I had a friend who was working in Africa and wanted a traditional Thanksgiving dinner for her family, she took a frozen turkey in a rolling suitcase on the plane. I believe her stopover was in London and she found someone to allow her to roll the bag into the walk in freezer. The turkey made it safe and sound and her family enjoyed a traditional Thanksgiving dinner. This was in the '80s or '90s, way before all the rules that we now enjoy when flying.

I’ve seen that suggestion. I have a feeling a few turkeys wind up on the floor attempting that maneuver!

I went to a Thanksgiving with friends at his co-worker’s home. The turkey was taking forever and so we were all filling up on the appetizers. Another guest kept saying how happy he was about the appetizers as he was a vegetarian and couldn’t have the turkey. My friend had brought an app and crackers and this guy just dug in. He kept oohing and aahing over the app my friend had brought, how good it was, how much he really liked it.

On they way home, I asked my friend, “Wasn’t that Deviled ham?” and she said yes, but he’d already started eating it and it didn’t seem the right thing to say it after the fact.

So now we always ask if she’s making the ‘vegetarian deviled ham’ for Thanksgiving.

(I have to say, it looked like ham, it smelled like ham. He had to know it was HAM!)

Oh dear, the upside-down turkey reminds me of my epic Thanksgiving fail. It was our first year hosting for the extended family. Kids were 1 & 3. Told DH to take them out for an adventure while I cooked and cleaned the house. I had read about starting upside down then rotating to breast side up to brown the top. This recipe called for basting with a spray butter occasionally.

So I was on a roll. Cleaning the house, basting the turkey, setting the table … except for one basting I accidentally had Windex in my hand and not spray butter. Oops. It was still upside down at that point. I washed it off, flipped it over and crossed my fingers. All went well, but I confessed to DH in the morning. He got a good laugh and said it was too good not to share and outed me for serving the only turkey you could see your reflection in.

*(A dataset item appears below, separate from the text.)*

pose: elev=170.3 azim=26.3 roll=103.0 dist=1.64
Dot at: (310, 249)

For some reason the extended family still comes here, but I’m glad expectations were set low.

Years ago, my mom made rolls that were hard as a hockey puck. Like chip your teeth hard. We told her they weren’t edible and she was like oh, they can’t be that bad and walked away.

My sister chucked one at her and it lightly hit her from behind and she goes “ouch! What was that???” .

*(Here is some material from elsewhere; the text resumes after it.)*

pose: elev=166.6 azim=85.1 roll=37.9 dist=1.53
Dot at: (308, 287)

When she realized it was a hockey puck roll she burst out laughing and threw them all away. We still joke about it every year when we see the rolls come out.

Ah yes, it wasn’t Thanksgiving but I was trying to impressH’s friends when we attended a party and I made chocolate croissants. Unfortunately I didn’t taste and and later wondered why they weren’t consumed—you guessed it, they were hard as rocks! Yikes! I had never baked croissants in humid HI and they had been great when I had made them in drier CA!

Never baked for H’s friends again!

My grandmother always started the turkey upside down. The inside juices that drip down keep the breast moist.

Nowadays, we don’t always use the whole bird. Just buy the breast and the large legs more stores sell nowadays, that look so medieval. I think it was last year that I made filet and just legs and it was the legs that everyone wanted first. (Truth: I buy them made by my local butcher and reheat later. He cooks them just under temp for those who will later reheat.)

One of our first Thanksgivings as a couple, I planned to cook a turkey for the first time. I asked my sister for advice and she explained a fool proof way to cook a turkey in a greased brown paper bag.

It was quite an undertaking in that tiny apartment kitchen, greasing that bag, getting the turkey inside, putting it in one of those disposable aluminum pans from the grocery store…

And it came out underdone. We were so disappointed and so hungry!

I think that started the whole “the turkey is NOT our favorite part” sentiment, but it took a few more tries before we switched, permanently, to steak & our favorite side dishes!